Tennessee Walking Horses are famous for their running walk, which is a four-beat gait that can reach speeds of up to 12mph, during which the rider sits absolutely still in the saddle without bouncing. But the sad truth is that the high-stepping stride exhibited in the top levels of Walking horse competition too often comes at a horrible cost.
The culprit is "soring," a cruel practice that involves intentionally inflicting pain to a horse's legs to enhance its gait. Commonly used techniques include applying caustic chemicals to the horse's ankles to cause irritation, or "pressure shoeing"—cutting the horse's hoof almost to the quick and tightly nailing on a shoe. Soring is illegal under federal law, but inspections reveal that this cruelty is still routinely practiced by some Tennessee Walking Horse owners and trainers.
In 2006, the annual Tennessee Walking Horse National Celebration in Shelbyville, Tenn. failed to name a World Grand Champion because most of the finalists were disqualified for violations of the federal Horse Protection Act. In 2009, a record number of violations were cited at the event.
"This deliberate infliction of pain upon these noble, stoic horses is animal cruelty—no less so than dogfighting or cockfighting," said Keith Dane, Director of Equine Protection at The Humane Society of the United States.
Understanding the Language
When she trained Blue in Pennsylvania, Dauberman had never heard about the cruelty that many other Walking Horses suffered. She simply followed her instincts.
"Blue was the first horse I trained from the beginning. He had never been ridden," Dauberman said. "We taught each other."

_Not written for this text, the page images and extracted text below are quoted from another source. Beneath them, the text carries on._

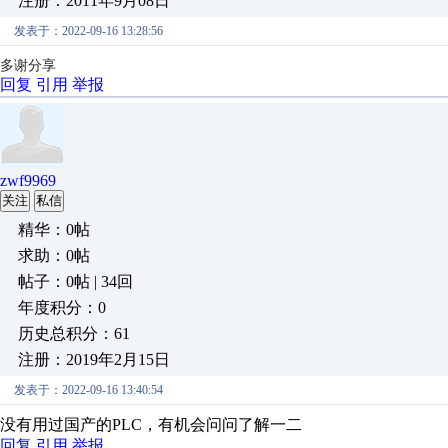
注册：2011年9月08日
发表于：2022-09-16 13:28:56
多谢分享
回复
引用
举报
zwf9969
关注
私信
精华：0帖
求助：0帖
帖子：0帖 | 34回
年度积分：0
历史总积分：61
注册：2019年2月15日
发表于：2022-09-16 13:40:54
没有用过国产的PLC，有机会问问了解一二
回复
引用
举报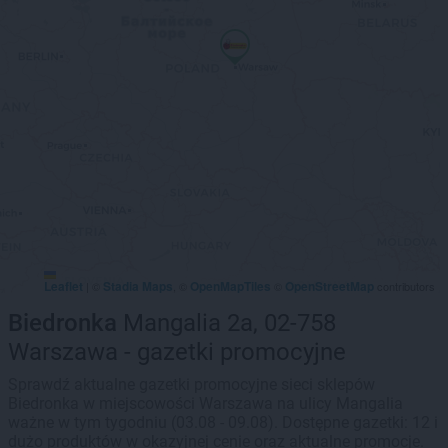
Leaflet
Stadia Maps
OpenMapTiles
OpenStreetMap
|
©
, ©
©
contributors
Biedronka
Mangalia 2a, 02-758
Warszawa - gazetki promocyjne
Sprawdź aktualne gazetki promocyjne sieci sklepów
Biedronka w miejscowości Warszawa na ulicy Mangalia
ważne w tym tygodniu (03.08 - 09.08). Dostępne gazetki: 12 i
dużo produktów w okazyjnej cenie oraz aktualne promocje.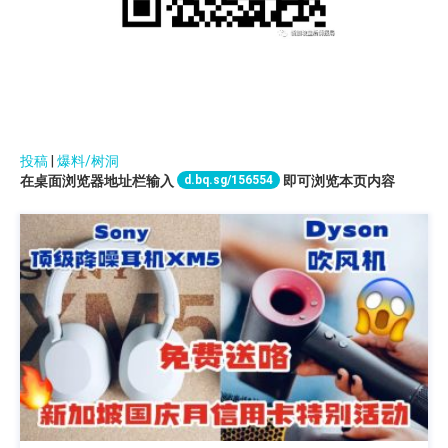
投稿
|
爆料/树洞
d.bq.sg/156554
在桌面浏览器地址栏输入
即可浏览本页内容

Dauberman followed the principles of natural horsemanship, which is based on the idea that the best way to work with horses is to use body language they can understand.
"A lot of people don't understand the language of the horse," Dauberman says. "It is definitely a deeper level of communication. When you understand the language, the horse is going to listen because it chooses to listen. It becomes a natural thing."
A Natural Talent
"What sets Blue apart from other Tennessee Walkers is he's 100 percent natural," she says. "His talent, athleticism and personality really shine."

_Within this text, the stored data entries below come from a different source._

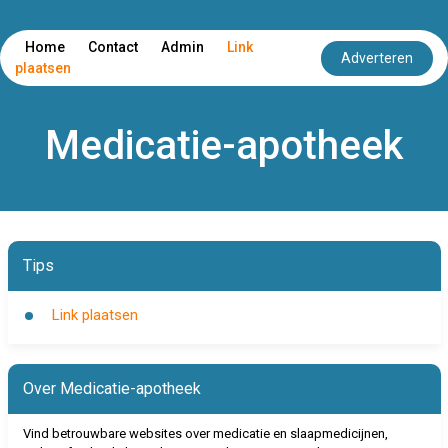
Home
Contact
Admin
Link
Adverteren
plaatsen
Medicatie-apotheek
Tips
Link plaatsen
Over Medicatie-apotheek
Vind betrouwbare websites over medicatie en slaapmedicijnen,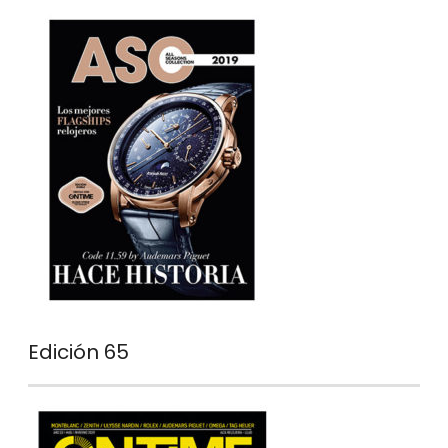
Edición 65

Dauberman follows a natural care regime for Blue, using products from one of her sponsors, Zephyr's Garden.
"I do a lot of things that others don't do to keep him comfortable. He gets bi-weekly full body massages, daily supplements and magnetic therapy. He gets the spoiled horse treatment and he definitely deserves it."
"His care routine includes daily turnout into the pasture with his brothers. He is allowed to be a real horse, rather than being cooped up in a stall all day like most show horses. He is barefoot, which is virtually unheard of in the heavy-shod Walking Horse industry."
Changing the Industry Standard
Dauberman is active in the Alliance to End Soring, a group formed in 2008 to work with the USDA, Congress, and Tennessee Walking Horse industry stakeholders to advocate for increased enforcement of the Horse Protection Act and to raise public awareness of the pervasive use of soring. Founding Alliance members include The Humane Society of the United States, The American Society for the Prevention of Cruelty to Animals, the Animal Welfare Institute, the American Horse Defense Fund, Friends of Sound Horses and the Horse Protection Commission.
"The anti-soring initiative is getting a lot of notice," Dauberman said. "I think we're starting to change things."
In Pennsylvania, Dauberman is busy preparing for her worldwide performance at the World Equestrian Games.
"We do a bareback, bridle-less jumping routine in an open field," she says. "Everybody has their talents. I feel I was born to do this. A great horse can teach you everything you need to know about life. All you have to do is listen."